# Big Gills



## husky hooker (Apr 6, 2004)

got some really big gills yesterday fishing the cadiz resevoir,wax worms and small white jigs. got around 35 and 15 were over hand size...nice blue gill. great fun by myself.....  yea right!!!!!!


----------



## catking (Apr 5, 2004)

It's been at leats 30 years since I've fish for big gills. Sounds like alot of fun to me. But a partner would be great also  Nice going Husk. CATKING


----------



## twistertail (Apr 10, 2004)

Great job on the gills. I have not had a good mess of gills for a while, man they sure taste good but I'm sure you didnt keep any of them for the fryer did ya?


----------



## 03zrider (May 17, 2004)

i also caght a bunch of 8-11 in gills yesterday out of a pond when i fillet them they had black spots looks like pepper scattered throghout the meat anyone know what this is??are they still good for frying.i was kinda weary about eating them


----------



## twistertail (Apr 10, 2004)

I have seen those before also, they are some kind of parasite. I have ate them if there are not too many of them in there. I have read that when you cook them it wont hurt you but I still dont know about eating them if they are really infested. I have caught them before where you can see them in the fins and tails and i just toss em back. I guess to answer your question yes you can eat them and they wont hurt you as long as they are cooked. I have seen another type of parasite in bluegills that looks like a little maggot in the meat, i dont mess with them at all just toss em out.


----------



## fisherman261 (Apr 25, 2004)

Many people call the black spots "worms". I have never eaten them I just throw them back.


----------



## oufisherman (Apr 10, 2004)

Congrats on the nice day. It sounds like you're fishing with the same set-up I found effective this year. I got some small jigs (1/32, I think) with white hair skirts from Wally-World, tip them with wax worm, and fish them under the bobber. I think it gives more attraction than just a plain hook.


----------



## rockbass (Apr 16, 2004)

Catking---- if it has been 30 yrs since you fished for big gills, you must really be an old fart!   

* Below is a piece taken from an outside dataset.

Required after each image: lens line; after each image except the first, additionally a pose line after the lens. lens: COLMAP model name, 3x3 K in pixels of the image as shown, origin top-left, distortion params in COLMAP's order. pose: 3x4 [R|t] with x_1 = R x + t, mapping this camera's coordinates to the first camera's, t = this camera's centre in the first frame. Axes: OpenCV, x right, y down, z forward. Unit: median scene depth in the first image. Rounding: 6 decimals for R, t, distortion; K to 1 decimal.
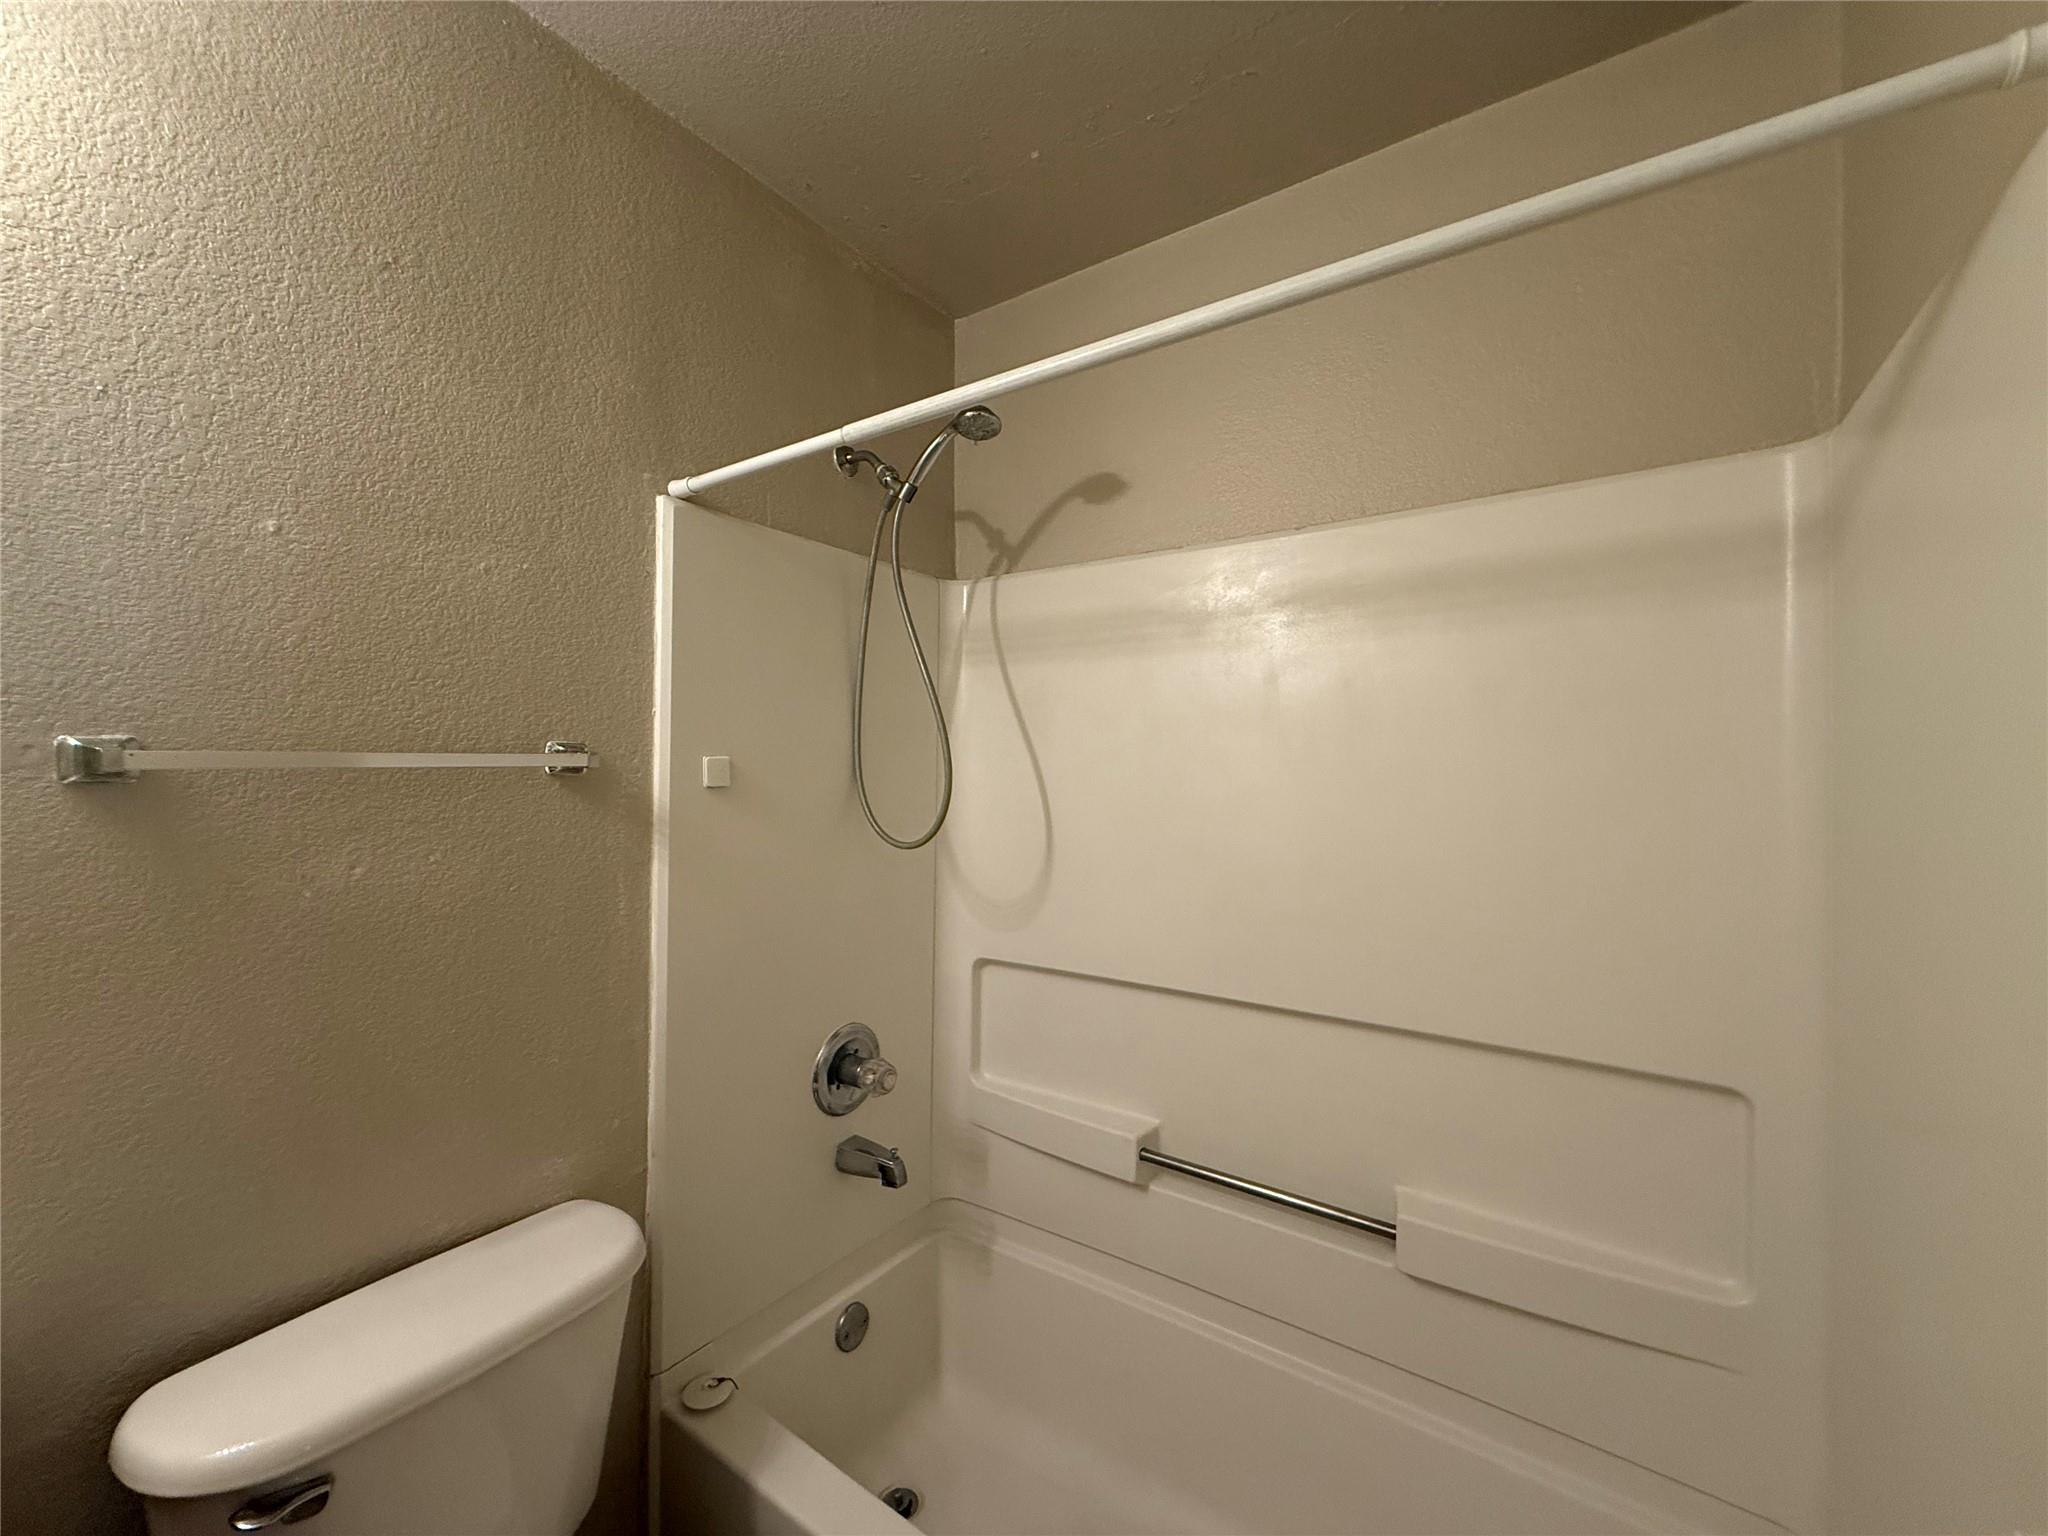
lens RADIAL K [[816.5, 0, 1016.9], [0, 816.5, 767.0], [0, 0, 1]] dist [-0.001397, 0.000191]
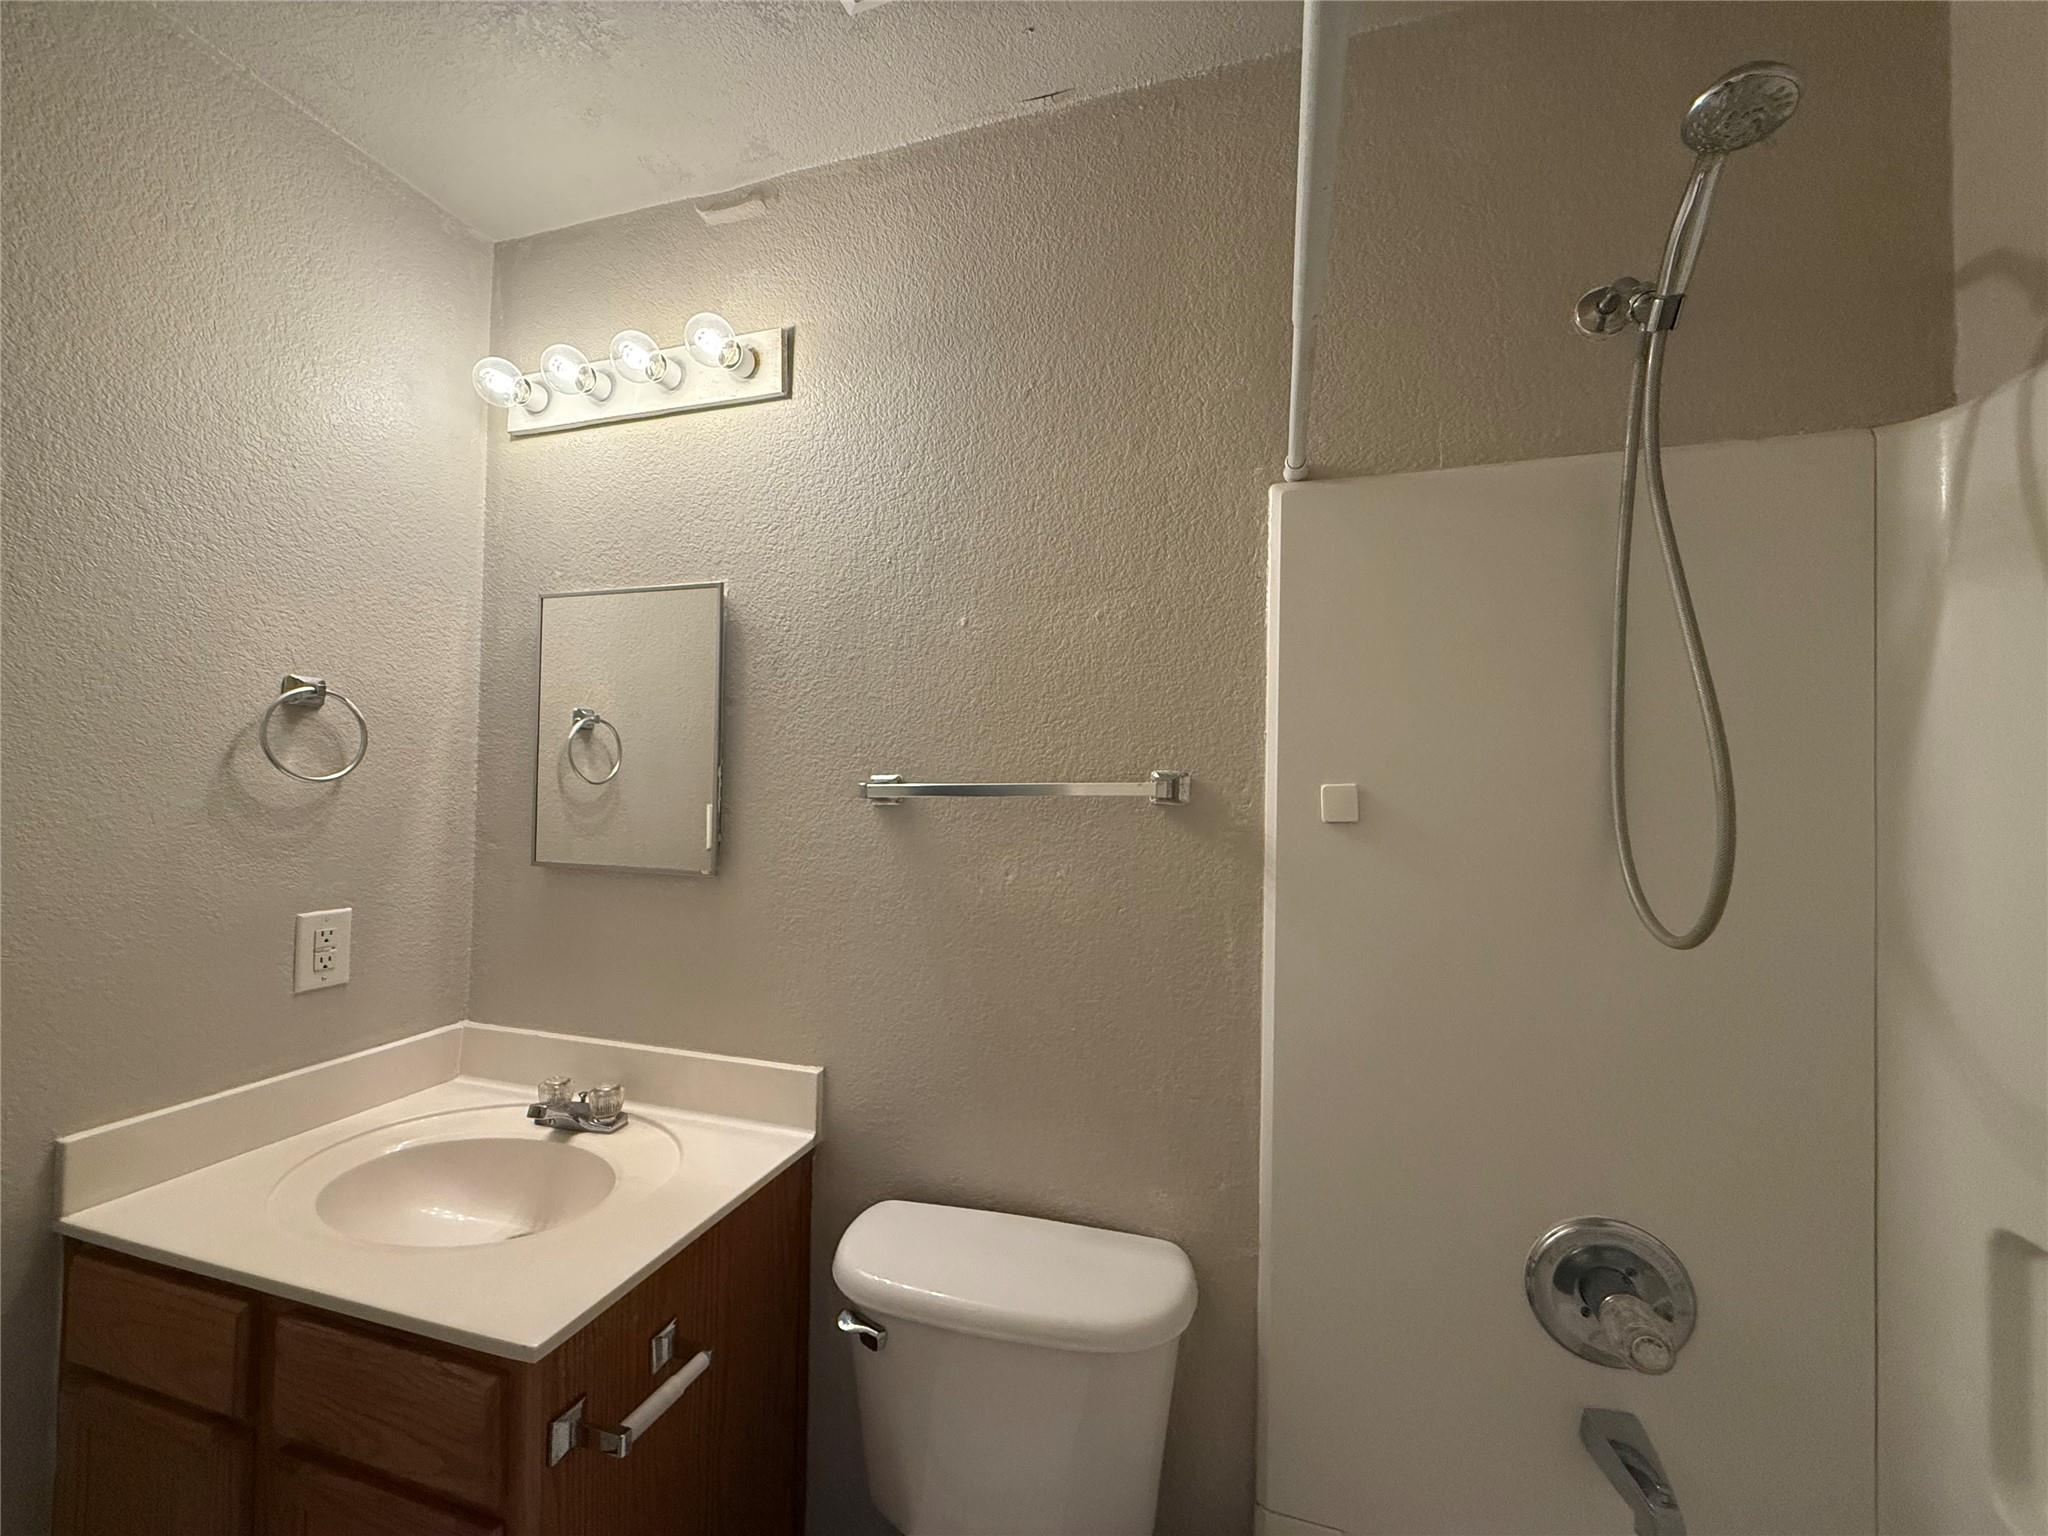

ok sorry, I had to get that poke in there before someone else did!

Good going Husky. Some day, I will have to follow you to your holes so I know where to catch em!


----------



## mrtwister_jbo (Apr 7, 2004)

had 2 work yesterday an 2day  
so i only got out yesterday late afternoon my an the mrs T hit the lake 4 about 2hrs was pretty whipped had 2 drive 2 columbus 4 work 
1 got 2 lg mouth (dinks) 2 crappie's an 1 catfish all got on 1/16oz 2'' glow tail
wife caught 1 small crappie an then a 18'' lg mouth bass biggest one she ever got  
husk we'll try 2 hook up next week am off 6/1 threw 6/4!!
went back 2 columbus 2day realy whipped like that red headed step child  
mrtwister_jbo

willyb got those fish on them rocks we fished 
took pic of wifes fish will post soon


----------



## WillyB (Apr 7, 2004)

Way to go Husk on those gills. I learned to fish from an uncle who only fished for bluegills. We used to get some dandys in the strip pits and ponds around new athens/cadiz area. This goes way back. Hey husk, does Tappan have any big gills? Seems like the ones we do catch run small - biggest I have seen would go maybe 6". Just wonderin.

Jimbo, tell the wife good job on the largemouth. Can't wait to see the pic. Has the lake dropped any since monday?

willy


----------



## Pete Moss (Apr 10, 2004)

I caught several really nice Bluegill last year from a private lake. When I started to clean them they had a parasite under the skin that looked like black pepper. I learned that the parsite travels a chain that starts in Herons and is transmitted to snails, then to bluegill who eat the snails. If properly cooked they pose no problems for humans.


----------



## husky hooker (Apr 6, 2004)

thanks guys,,i released the gills for winter catching....i hope.tappen has some decent size gills but finding them is the ticket. back in my younger years we got them right across the marina at the point. nice gills been a long time since then...heh heh


----------